▶ Texto:

==================================================

A ser lançado hoje, novo livro do bibliófilo cearense José Augusto Bezerra reúne manuscritos raros relacionados à história do Brasil
Sem registros, não há história. A preservação da memória de um povo depende da documentação dos seus inúmeros aspectos de vida, hoje possível de se realizar em formatos tão diversos quanto vídeo, fotografia, gravação de áudio e, claro, a boa e velha escrita.
Durante séculos, porém, os registros escritos foram a única opção para fixar a trajetória das sociedades - primeiro redigidos à mão; depois, com a ajuda da prensa tipográfica de Gutenberg (antecedida pelos tipos móveis rudimentares inventados pelos chineses). Quando resistem ao tempo, tais documentos tornam-se praticamente uma ligação direta com o passado, aspecto que lhes confere certo fascínio, não apenas por parte de historiadores e profissionais da área, mas do público em geral.
No caso dos manuscritos, o fetiche é ainda mais pulsante. Pois o que está no papel não é apenas a tinta, as manchas ou a atmosfera da ocasião, mas a caligrafia de quem o redigiu, com todo o apelo do chamado "próprio punho" embutido.
Certamente, esse fascínio foi um dos motivos que levou o escritor e bibliófilo José Augusto Bezerra a adquirir o primeiro manuscrito de sua coleção, atualmente com cerca de dois mil e quinhentos itens - uma das mais vastas do País. Parte desse acervo foi reunida no livro "Uma história do Brasil em manuscritos", a ser lançado hoje, na biblioteca da Universidade de Fortaleza. A apresentação será da escritora Ana Miranda.
Editada pelo Instituto do Ceará - Histórico, Geográfico e Antropológico, do qual Bezerra é presidente, com o apoio do Banco do Nordeste e da Unifor, a obra revela-se uma importante contribuição historiográfica para o Brasil, não apenas devido à raridade dos documentos reproduzidos, mas pelo trabalho de contextualização dos mesmos. Além de uma pequena descrição, cada manuscrito é acompanhado de breve texto sobre o tema ao qual está relacionado. No fim do livro, há ainda a transcrição de todos eles. Alguns são enriquecidos com fotografias, gravuras, impressos, imagens de medalhas, moedas e outros itens da biblioteca do autor
"É quase uma mini-história por página. Foi um trabalho de síntese muito grande e desafiador, pois tivemos que resumir tudo o que precisava ser dito sobre cada tópico em espaço reduzido", conta Bezerra. "Além da responsabilidade em garantir que, entre milhares de informações, nada saísse errado, pois a obra servirá de referência para pesquisadores".
A seleção dos documentos foi elaborada dentro de uma perspectiva cronológica, a partir de fatos culminantes ou personagens de destaque da história nacional, no período da descoberta do País (1500) até a queda do Império, em 1889. No fim, o autor chegou ao número de 50 tópicos - a lista inclui desde Américo Vespúcio e Pedro Álvares Cabral, passando por índios, a Corte Portuguesa, a primeira Constituição Brasileira, a Guerra do Paraguai, a escravidão até o exílio da Família Imperial.

==================================================

▶ Material coletado:
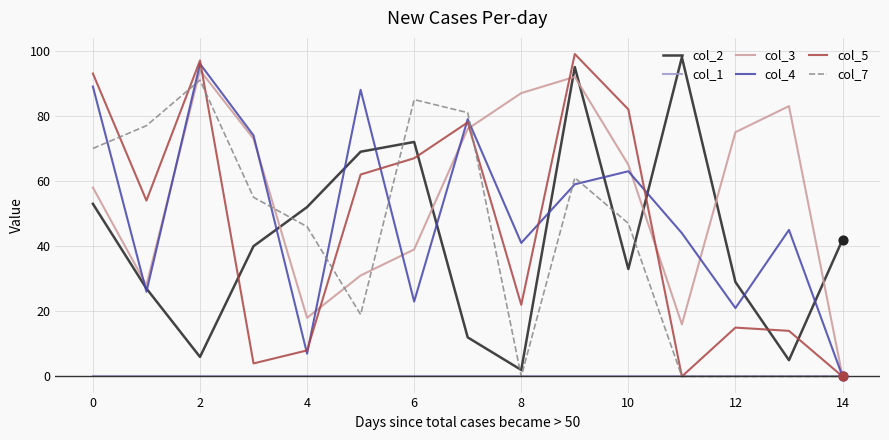

At how many categories does at least one series exceed 92?

4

==================================================

▶ Exercícios a fazer:
(a) Por favor, transcreva do texto sobre o livro de manuscritos o trecho que vai de "A seleção dos" até "da Família Imperial.", incluindo essas palavras.
(b) Diga se cada afirmação concorda com o texto sobre o livro de manuscritos, respondendo sim ou não e citando as palavras do texto que decidem: (i) A coleção de Bezerra tem cerca de dois mil e quinhentos itens. (ii) O livro foi editado pela Universidade de Fortaleza. (iii) Os documentos selecionados chegam até a queda do Império.
Baseie-se somente no texto sobre o livro de manuscritos, sem recorrer às linhas.

▶ Suas respostas:
(a)
A seleção dos documentos foi elaborada dentro de uma perspectiva cronológica, a partir de fatos culminantes ou personagens de destaque da história nacional, no período da descoberta do País (1500) até a queda do Império, em 1889. No fim, o autor chegou ao número de 50 tópicos - a lista inclui desde Américo Vespúcio e Pedro Álvares Cabral, passando por índios, a Corte Portuguesa, a primeira Constituição Brasileira, a Guerra do Paraguai, a escravidão até o exílio da Família Imperial.

(b)
(i) Sim: "atualmente com cerca de dois mil e quinhentos itens".
(ii) Não: "Editada pelo Instituto do Ceará - Histórico, Geográfico e Antropológico".
(iii) Sim: "até a queda do Império, em 1889".